No âmbito de sua fundamentação nitidamente demarcada pelo impetrante, o presente habeas corpus gira em torno de uma questão única: a inteligência a dar-se, a partir do art. 5°, XLII, da Constituição Federal, à locução “prática do racismo” (Trecho do voto do Ministro Sepúlveda Pertence SUPREMO TRIBUNAL FEDERAL, p. 225).

O primeiro voto a tratar da questão da colisão entre os direitos fundamentais

da liberdade de expressão e da proteção à dignidade do povo judeu, de forma

particular e um pouco mais densa, foi o do Ministro Celso de Mello , proferido na

sessão plenária do dia 09/04/2003 e confirmado, com acréscimo de razões

adicionais, na última sessão, realizada em 17/09/2003.

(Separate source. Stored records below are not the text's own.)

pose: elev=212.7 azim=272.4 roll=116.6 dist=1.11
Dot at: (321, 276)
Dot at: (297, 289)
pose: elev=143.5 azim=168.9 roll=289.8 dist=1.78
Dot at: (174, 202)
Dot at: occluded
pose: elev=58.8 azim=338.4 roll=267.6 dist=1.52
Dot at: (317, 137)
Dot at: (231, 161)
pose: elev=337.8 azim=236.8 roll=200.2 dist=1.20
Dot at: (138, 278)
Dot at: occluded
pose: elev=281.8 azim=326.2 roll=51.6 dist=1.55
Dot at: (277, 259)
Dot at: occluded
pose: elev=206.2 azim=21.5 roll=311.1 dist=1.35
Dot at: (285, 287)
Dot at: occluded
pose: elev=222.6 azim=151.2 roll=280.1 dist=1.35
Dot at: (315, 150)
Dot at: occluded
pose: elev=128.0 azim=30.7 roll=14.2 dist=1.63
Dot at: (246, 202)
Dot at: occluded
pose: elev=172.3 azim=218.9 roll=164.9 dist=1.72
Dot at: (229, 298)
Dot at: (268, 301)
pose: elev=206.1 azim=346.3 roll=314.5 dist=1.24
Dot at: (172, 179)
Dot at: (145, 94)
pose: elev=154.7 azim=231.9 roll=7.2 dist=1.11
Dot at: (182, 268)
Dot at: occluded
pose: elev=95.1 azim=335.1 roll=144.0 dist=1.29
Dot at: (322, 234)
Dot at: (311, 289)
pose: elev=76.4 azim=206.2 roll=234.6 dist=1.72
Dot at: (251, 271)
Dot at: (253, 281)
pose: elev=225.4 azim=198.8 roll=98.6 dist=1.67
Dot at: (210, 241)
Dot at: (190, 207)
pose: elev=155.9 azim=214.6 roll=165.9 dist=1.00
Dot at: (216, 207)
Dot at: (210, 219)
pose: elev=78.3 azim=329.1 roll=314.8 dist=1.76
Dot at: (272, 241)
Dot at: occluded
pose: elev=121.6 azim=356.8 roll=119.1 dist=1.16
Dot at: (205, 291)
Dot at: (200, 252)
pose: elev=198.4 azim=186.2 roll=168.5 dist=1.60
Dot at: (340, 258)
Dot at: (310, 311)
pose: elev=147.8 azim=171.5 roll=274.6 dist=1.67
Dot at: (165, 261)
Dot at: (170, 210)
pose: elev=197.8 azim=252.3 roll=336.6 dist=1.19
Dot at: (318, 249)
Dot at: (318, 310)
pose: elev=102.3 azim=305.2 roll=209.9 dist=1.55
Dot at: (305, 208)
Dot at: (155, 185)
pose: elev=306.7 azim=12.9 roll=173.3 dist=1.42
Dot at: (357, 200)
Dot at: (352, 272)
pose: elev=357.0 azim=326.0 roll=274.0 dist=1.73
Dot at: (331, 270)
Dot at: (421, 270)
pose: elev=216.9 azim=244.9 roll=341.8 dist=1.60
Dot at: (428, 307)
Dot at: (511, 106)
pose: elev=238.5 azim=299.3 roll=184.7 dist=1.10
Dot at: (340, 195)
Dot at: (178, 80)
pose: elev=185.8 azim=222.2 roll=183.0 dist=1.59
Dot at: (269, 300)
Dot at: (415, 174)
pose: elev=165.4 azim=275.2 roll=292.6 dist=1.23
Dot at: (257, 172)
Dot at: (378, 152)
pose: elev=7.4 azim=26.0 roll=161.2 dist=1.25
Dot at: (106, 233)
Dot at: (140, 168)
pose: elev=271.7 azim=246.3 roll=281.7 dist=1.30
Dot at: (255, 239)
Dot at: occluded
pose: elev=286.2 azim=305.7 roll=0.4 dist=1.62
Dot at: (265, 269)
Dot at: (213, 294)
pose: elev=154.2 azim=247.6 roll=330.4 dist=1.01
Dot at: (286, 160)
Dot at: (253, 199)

Inicialmente lembrou o julgador que o direito à livre expressão do pensamento

não se reveste de caráter absoluto, sofrendo limitações de natureza ética e jurídica,

de modo que, os eventuais abusos no exercício dessa prerrogativa legitimam a

reação estatal, sujeitando aqueles que os praticarem a sanções civis ou penais.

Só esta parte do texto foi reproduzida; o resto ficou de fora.